▶ [TEXT]
---
Sequencing of interventions is also an important consideration when one is designing and conducting intervention-based research. A single intervention can be delivered and studied at one point in time. This approach is typically reserved for interventions that require limited exposure to produce a response, such as a one-time educational intervention of preoperative teaching on the study participants’ knowledge. A single intervention might also be delivered over a series of time points. These interventions include those that have to be repeated for their maximum benefits, such as exercise programs, counseling sessions, pain reduction strategies, and medication adherence teaching. The effects of two or more separate interventions might be examined in the context of a study at just one point in time or delivered over multiple time points. Interventions can be combined and administered together to determine the collective impact that they may have on outcomes. Thus, researchers can deliver different variations of interventions and examine outcomes at one time point or across time points.

Stage-based interventions are tailored to a specific phase of recovery, response to treatment, or change in behavior. These interventions can be delivered to: (1) study participants as they progress into different phases along a continuum or recovery trajectory over time that require different approaches or (2) discrete or selected samples in various settings at various points in recovery or along a continuum, as with a cross-sectional design, when the intervention is tailored to this stage. Stage-based interventions are used in studies such as testing of smoking cessation techniques when the intervention strategies differ according to whether a person is contemplating quitting smoking, has just quit smoking, or has remained free of smoking (Cahill, Lancaster, & Green, 2010). As a novice researcher, you might want to implement a specific intervention and measure a selected outcome at one point in time. Students are also encouraged to join research teams to examine the effects of interventions.

Nursing Intervention Taxonomies

An intervention taxonomy is an organized categorization of the interventions performed by nurses. A number of classifications of nursing diagnoses and interventions have been developed, which include the following:

Although taxonomies may contain brief definitions of interventions, they do not provide sufficient detail to allow one to implement an intervention. The actions identified in taxonomies may be too discrete for testing and may not be linked to the resolution of a particular patient problem. Populations and settings for which nursing interventions are intended are not elucidated through nursing intervention taxonomies, making them somewhat ambiguous for guiding studies (Sidani & Braden, 1998; Forbes, 2009).
---
▶ [SOURCE INFORMATION]
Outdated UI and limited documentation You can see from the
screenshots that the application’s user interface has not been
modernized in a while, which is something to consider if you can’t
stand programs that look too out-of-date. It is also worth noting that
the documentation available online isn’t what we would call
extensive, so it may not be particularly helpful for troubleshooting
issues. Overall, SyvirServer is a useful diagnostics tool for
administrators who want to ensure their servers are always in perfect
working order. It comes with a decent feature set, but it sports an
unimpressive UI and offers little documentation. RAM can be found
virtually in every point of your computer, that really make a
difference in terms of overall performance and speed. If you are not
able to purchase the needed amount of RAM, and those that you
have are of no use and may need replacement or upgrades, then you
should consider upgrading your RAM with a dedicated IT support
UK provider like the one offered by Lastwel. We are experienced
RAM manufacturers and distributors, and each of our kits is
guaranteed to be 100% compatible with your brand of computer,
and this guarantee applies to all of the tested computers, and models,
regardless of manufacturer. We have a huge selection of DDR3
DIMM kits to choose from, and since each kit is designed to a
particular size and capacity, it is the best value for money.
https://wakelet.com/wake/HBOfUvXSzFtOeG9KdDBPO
---
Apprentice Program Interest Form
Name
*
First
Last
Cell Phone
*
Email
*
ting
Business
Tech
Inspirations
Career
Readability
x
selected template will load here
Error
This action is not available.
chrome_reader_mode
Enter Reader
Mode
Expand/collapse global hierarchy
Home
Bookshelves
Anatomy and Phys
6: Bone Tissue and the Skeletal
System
---
▶ [EXERCISE INSTRUCTIONS] Please rewrite the stretch of the text on nursing interventions from "An intervention taxonomy" through "1998; Forbes, 2009).", substituting "clarified" for "elucidated". Use only the text on nursing interventions for what comes next; the items play no part.

▶ [SOLUTION]
An intervention taxonomy is an organized categorization of the interventions performed by nurses. A number of classifications of nursing diagnoses and interventions have been developed, which include the following:

Although taxonomies may contain brief definitions of interventions, they do not provide sufficient detail to allow one to implement an intervention. The actions identified in taxonomies may be too discrete for testing and may not be linked to the resolution of a particular patient problem. Populations and settings for which nursing interventions are intended are not clarified through nursing intervention taxonomies, making them somewhat ambiguous for guiding studies (Sidani & Braden, 1998; Forbes, 2009).